Welcome to You Ask Andy

Anne Roster, age 10, of North Brunswick, New Jersey, for her question:

How old is the ginkgo tree?

The ginkgo tree in Andy's garden is ten years old and stands almost five feet tall. Its ancient family once shared the world with the dinosaurs. But only a few survivors remain, so some people call them living fossils. The ginkgo's ancestors arrived on earth about 250 million years ago. Later, wide ginkgo forests clothed parts of Asia, Europe and North America. Nowadays, the only survivors are tended as ornamental trees in our parks and gardens.

Our layers of buried coal were pressed from plants that grew 300 million years ago.
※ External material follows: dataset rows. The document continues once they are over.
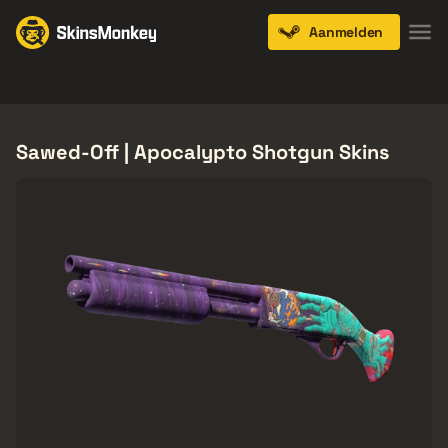
Aanmelden
Knives
Gloves
Pistols
Rifles
SMGs
Sawed-Off | Apocalypto Shotgun Skins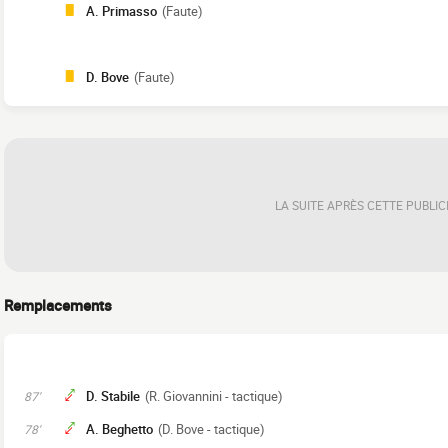
A. Primasso
(Faute)
D. Bove
(Faute)
LA SUITE APRÈS CETTE PUBLIC
Remplacements
D. Stabile
(R. Giovannini - tactique)
87'
A. Beghetto
(D. Bove - tactique)
78'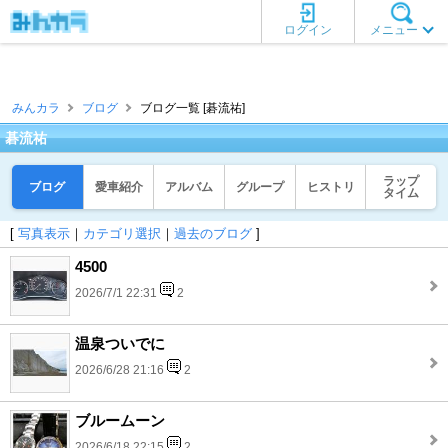
ログイン
メニュー
みんカラ
ブログ
ブログ一覧 [碁流祐]
碁流祐
ラップ
ブログ
愛車紹介
アルバム
グループ
ヒストリ
タイム
[
写真表示
｜
カテゴリ選択
｜
過去のブログ
]
4500
2026/7/1 22:31
2
温泉ついでに
2026/6/28 21:16
2
ブルームーン
2026/6/18 22:15
2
In these strange, swampy forests grew giant tree ferns and tree sized horsetails. Later came the redwoods and other evergreen cone trees, also cycads that looked like pineapples with feathery top knots. About the same time, the earliest known ancestors of the ginkgo tree joined the earth's greenery.
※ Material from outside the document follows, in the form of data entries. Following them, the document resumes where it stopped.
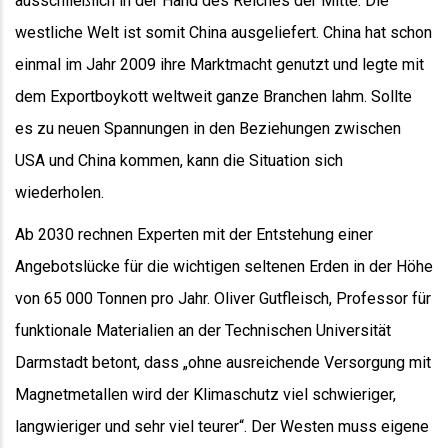
ausschließlich in der Hand des Reiches der Mitte. Die
westliche Welt ist somit China ausgeliefert. China hat schon
einmal im Jahr 2009 ihre Marktmacht genutzt und legte mit
dem Exportboykott weltweit ganze Branchen lahm. Sollte
es zu neuen Spannungen in den Beziehungen zwischen
USA und China kommen, kann die Situation sich
wiederholen.
Ab 2030 rechnen Experten mit der Entstehung einer
Angebotslücke für die wichtigen seltenen Erden in der Höhe
von 65 000 Tonnen pro Jahr. Oliver Gutfleisch, Professor für
funktionale Materialien an der Technischen Universität
Darmstadt betont, dass „ohne ausreichende Versorgung mit
Magnetmetallen wird der Klimaschutz viel schwieriger,
langwieriger und sehr viel teurer“. Der Westen muss eigene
This was late in the Permian Period that ended about 250 million years ago. Those early forests were populated with scorpions and a few strange insects. Huge salamanders wallowed in the soggy swamps. In a few million years, the first small reptiles began branching out to become the stupendous dinosaur clan. Through 100 million years, while the giant reptiles came to power, the ginkgos thrived in vast forests. They were still thriving, after the dinosaurs departed.

Meantime flowering plants arrived and when Alaska was much warmer, magnolias grew alongside the ginkgos. About 60 million years ago, beside the western Columbia River, ginkgos shared the forests with birch and beech trees, locust trees and towering redwoods. Later, the rising western mountain buried this region under lava and volcanic ashes. The old ginkgo trunks were changed to petrified wood, made of opal type minerals. Their seeds and fan shaped leaves formed fossil imprints in the cindery rocks.
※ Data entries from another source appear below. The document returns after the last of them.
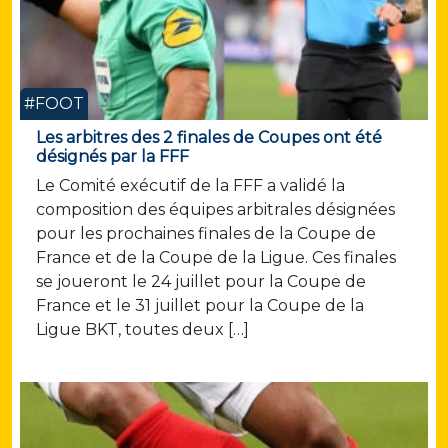
#FOOT
Les arbitres des 2 finales de Coupes ont été
désignés par la FFF
Le Comité exécutif de la FFF a validé la
composition des équipes arbitrales désignées
pour les prochaines finales de la Coupe de
France et de la Coupe de la Ligue. Ces finales
se joueront le 24 juillet pour la Coupe de
France et le 31 juillet pour la Coupe de la
Ligue BKT, toutes deux […]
In the past million years, the glaciers of four ice ages crushed over the old ginkgo territory. Most of the trees were destroyed. Only a few were left, maybe where the thick ice left certain hillsides high and dry. Perhaps this was in China, because this is where our surviving, trees were rescued. Ages ago, the Chinese adopted  the handsome, ferny ginkgo as a sacred tree. They tended it around their temples, where some of the living trees are said to be 1,000 years old.

Our first ornamental ginkgos were brought from China, several generations ago. Some people call them maidenhair trees because their pale green foliage resembles the dainty, little maidenhair fern. Our ginkgos grow slowly, though they need little care and bugs do not bother them. After all, a tree family would have to be very sturdy to survive unchanged through 250 million years.